━━━ Stored rows

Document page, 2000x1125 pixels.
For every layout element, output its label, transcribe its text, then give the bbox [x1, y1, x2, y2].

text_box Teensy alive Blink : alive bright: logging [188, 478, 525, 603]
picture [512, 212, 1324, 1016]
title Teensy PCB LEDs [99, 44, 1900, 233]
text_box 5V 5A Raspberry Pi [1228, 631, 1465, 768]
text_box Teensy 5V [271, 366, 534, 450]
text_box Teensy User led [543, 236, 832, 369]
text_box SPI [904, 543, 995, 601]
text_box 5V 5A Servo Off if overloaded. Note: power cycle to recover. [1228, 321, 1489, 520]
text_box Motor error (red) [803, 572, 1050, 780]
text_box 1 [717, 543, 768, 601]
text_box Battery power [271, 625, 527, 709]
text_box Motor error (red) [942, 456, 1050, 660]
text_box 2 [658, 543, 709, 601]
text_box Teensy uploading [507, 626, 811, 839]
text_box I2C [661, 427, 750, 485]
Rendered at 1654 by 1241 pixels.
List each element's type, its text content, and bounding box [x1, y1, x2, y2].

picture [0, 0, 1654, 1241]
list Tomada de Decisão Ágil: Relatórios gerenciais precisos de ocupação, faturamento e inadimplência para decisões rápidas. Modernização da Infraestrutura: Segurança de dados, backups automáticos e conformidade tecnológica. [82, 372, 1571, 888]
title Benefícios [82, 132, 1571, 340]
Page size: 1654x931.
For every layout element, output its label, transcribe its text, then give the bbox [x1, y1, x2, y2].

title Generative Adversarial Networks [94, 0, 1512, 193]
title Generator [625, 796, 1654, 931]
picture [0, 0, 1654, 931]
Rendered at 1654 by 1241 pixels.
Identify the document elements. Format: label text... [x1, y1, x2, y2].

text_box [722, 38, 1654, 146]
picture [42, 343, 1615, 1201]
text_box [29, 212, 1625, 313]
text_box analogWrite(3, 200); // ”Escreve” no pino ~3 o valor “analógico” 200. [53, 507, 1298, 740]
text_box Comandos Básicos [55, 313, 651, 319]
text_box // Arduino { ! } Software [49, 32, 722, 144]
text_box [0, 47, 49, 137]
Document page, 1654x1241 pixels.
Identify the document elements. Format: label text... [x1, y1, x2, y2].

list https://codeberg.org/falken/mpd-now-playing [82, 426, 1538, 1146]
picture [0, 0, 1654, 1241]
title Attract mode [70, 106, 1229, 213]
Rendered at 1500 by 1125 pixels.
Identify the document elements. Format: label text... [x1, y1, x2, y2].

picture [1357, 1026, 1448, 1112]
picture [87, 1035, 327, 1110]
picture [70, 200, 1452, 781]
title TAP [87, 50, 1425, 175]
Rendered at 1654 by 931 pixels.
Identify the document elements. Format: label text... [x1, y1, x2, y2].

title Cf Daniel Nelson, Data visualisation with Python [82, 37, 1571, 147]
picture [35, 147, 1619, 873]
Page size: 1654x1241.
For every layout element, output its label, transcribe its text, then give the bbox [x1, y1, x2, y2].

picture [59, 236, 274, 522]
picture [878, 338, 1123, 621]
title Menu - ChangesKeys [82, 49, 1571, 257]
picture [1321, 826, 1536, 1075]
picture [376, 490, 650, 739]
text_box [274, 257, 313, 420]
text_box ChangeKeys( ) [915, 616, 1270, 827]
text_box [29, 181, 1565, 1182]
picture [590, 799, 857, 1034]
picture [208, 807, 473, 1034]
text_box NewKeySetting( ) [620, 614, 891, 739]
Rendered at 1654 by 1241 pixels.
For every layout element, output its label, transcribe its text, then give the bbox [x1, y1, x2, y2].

━━━━━━

_Instructions to follow_
Reproduce all of the material above word for word, without any changes.

_Task response_
Document page, 2000x1125 pixels.
For every layout element, output its label, transcribe its text, then give the bbox [x1, y1, x2, y2].

text_box Teensy alive Blink : alive bright: logging [188, 478, 525, 603]
picture [512, 212, 1324, 1016]
title Teensy PCB LEDs [99, 44, 1900, 233]
text_box 5V 5A Raspberry Pi [1228, 631, 1465, 768]
text_box Teensy 5V [271, 366, 534, 450]
text_box Teensy User led [543, 236, 832, 369]
text_box SPI [904, 543, 995, 601]
text_box 5V 5A Servo Off if overloaded. Note: power cycle to recover. [1228, 321, 1489, 520]
text_box Motor error (red) [803, 572, 1050, 780]
text_box 1 [717, 543, 768, 601]
text_box Battery power [271, 625, 527, 709]
text_box Motor error (red) [942, 456, 1050, 660]
text_box 2 [658, 543, 709, 601]
text_box Teensy uploading [507, 626, 811, 839]
text_box I2C [661, 427, 750, 485]
Rendered at 1654 by 1241 pixels.
List each element's type, its text content, and bounding box [x1, y1, x2, y2].

picture [0, 0, 1654, 1241]
list Tomada de Decisão Ágil: Relatórios gerenciais precisos de ocupação, faturamento e inadimplência para decisões rápidas. Modernização da Infraestrutura: Segurança de dados, backups automáticos e conformidade tecnológica. [82, 372, 1571, 888]
title Benefícios [82, 132, 1571, 340]
Page size: 1654x931.
For every layout element, output its label, transcribe its text, then give the bbox [x1, y1, x2, y2].

title Generative Adversarial Networks [94, 0, 1512, 193]
title Generator [625, 796, 1654, 931]
picture [0, 0, 1654, 931]
Rendered at 1654 by 1241 pixels.
Identify the document elements. Format: label text... [x1, y1, x2, y2].

text_box [722, 38, 1654, 146]
picture [42, 343, 1615, 1201]
text_box [29, 212, 1625, 313]
text_box analogWrite(3, 200); // ”Escreve” no pino ~3 o valor “analógico” 200. [53, 507, 1298, 740]
text_box Comandos Básicos [55, 313, 651, 319]
text_box // Arduino { ! } Software [49, 32, 722, 144]
text_box [0, 47, 49, 137]
Document page, 1654x1241 pixels.
Identify the document elements. Format: label text... [x1, y1, x2, y2].

list https://codeberg.org/falken/mpd-now-playing [82, 426, 1538, 1146]
picture [0, 0, 1654, 1241]
title Attract mode [70, 106, 1229, 213]
Rendered at 1500 by 1125 pixels.
Identify the document elements. Format: label text... [x1, y1, x2, y2].

picture [1357, 1026, 1448, 1112]
picture [87, 1035, 327, 1110]
picture [70, 200, 1452, 781]
title TAP [87, 50, 1425, 175]
Rendered at 1654 by 931 pixels.
Identify the document elements. Format: label text... [x1, y1, x2, y2].

title Cf Daniel Nelson, Data visualisation with Python [82, 37, 1571, 147]
picture [35, 147, 1619, 873]
Page size: 1654x1241.
For every layout element, output its label, transcribe its text, then give the bbox [x1, y1, x2, y2].

picture [59, 236, 274, 522]
picture [878, 338, 1123, 621]
title Menu - ChangesKeys [82, 49, 1571, 257]
picture [1321, 826, 1536, 1075]
picture [376, 490, 650, 739]
text_box [274, 257, 313, 420]
text_box ChangeKeys( ) [915, 616, 1270, 827]
text_box [29, 181, 1565, 1182]
picture [590, 799, 857, 1034]
picture [208, 807, 473, 1034]
text_box NewKeySetting( ) [620, 614, 891, 739]
Rendered at 1654 by 1241 pixels.
For every layout element, output its label, transcribe its text, then give the bbox [x1, y1, x2, y2].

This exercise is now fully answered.